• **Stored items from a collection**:
****
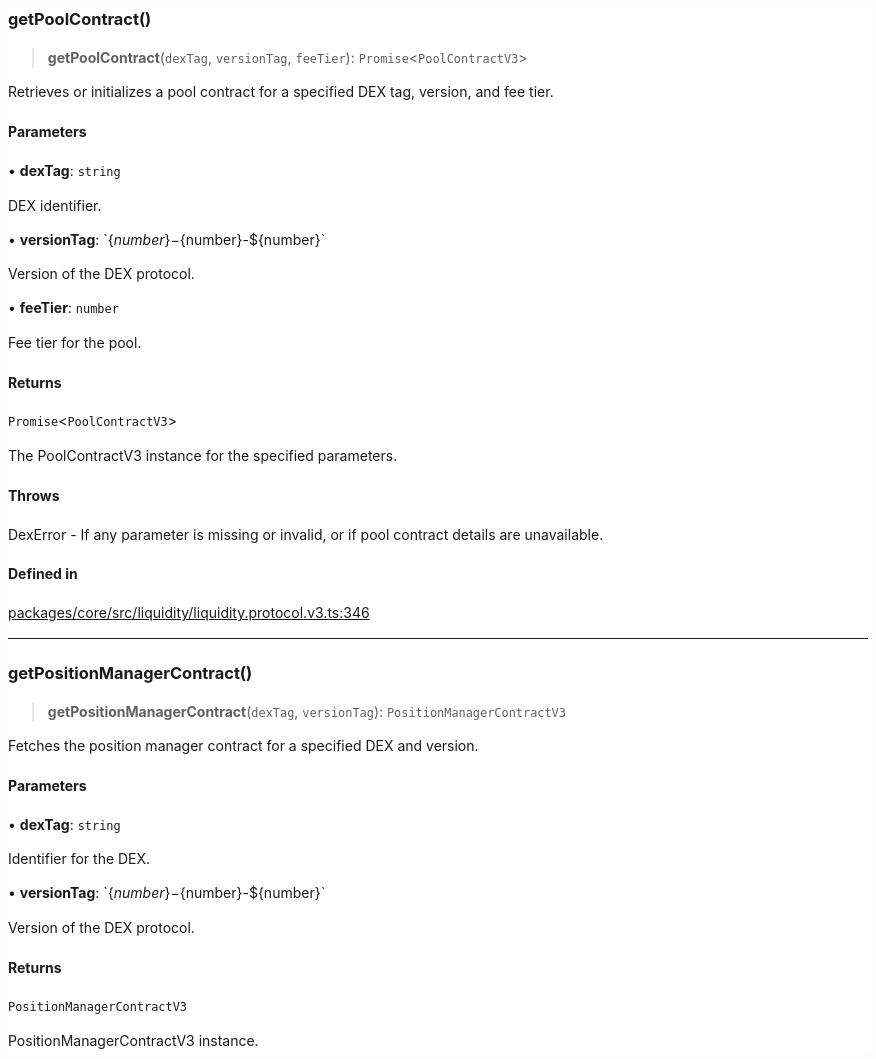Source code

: ### getPoolContract()

> **getPoolContract**(`dexTag`, `versionTag`, `feeTier`): `Promise`\<`PoolContractV3`\>

Retrieves or initializes a pool contract for a specified DEX tag, version, and fee tier.

#### Parameters

• **dexTag**: `string`

DEX identifier.

• **versionTag**: \`$\{number\}-$\{number\}-$\{number\}\`

Version of the DEX protocol.

• **feeTier**: `number`

Fee tier for the pool.

#### Returns

`Promise`\<`PoolContractV3`\>

The PoolContractV3 instance for the specified parameters.

#### Throws

DexError - If any parameter is missing or invalid, or if pool contract details are unavailable.

#### Defined in

[packages/core/src/liquidity/liquidity.protocol.v3.ts:346](https://github.com/niZmosis/dex-toolkit/blob/3d8b41b44787b30fbea5de3ab4737662ffb61bc8/packages/core/src/liquidity/liquidity.protocol.v3.ts#L346)

***

### getPositionManagerContract()

> **getPositionManagerContract**(`dexTag`, `versionTag`): `PositionManagerContractV3`

Fetches the position manager contract for a specified DEX and version.

#### Parameters

• **dexTag**: `string`

Identifier for the DEX.

• **versionTag**: \`$\{number\}-$\{number\}-$\{number\}\`

Version of the DEX protocol.

#### Returns

`PositionManagerContractV3`

PositionManagerContractV3 instance.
****
• **Your instructions**: Collect the lines of the data that carry the word "Promise".

• **Solved problem**:
> **getPoolContract**(`dexTag`, `versionTag`, `feeTier`): `Promise`\<`PoolContractV3`\>
`Promise`\<`PoolContractV3`\>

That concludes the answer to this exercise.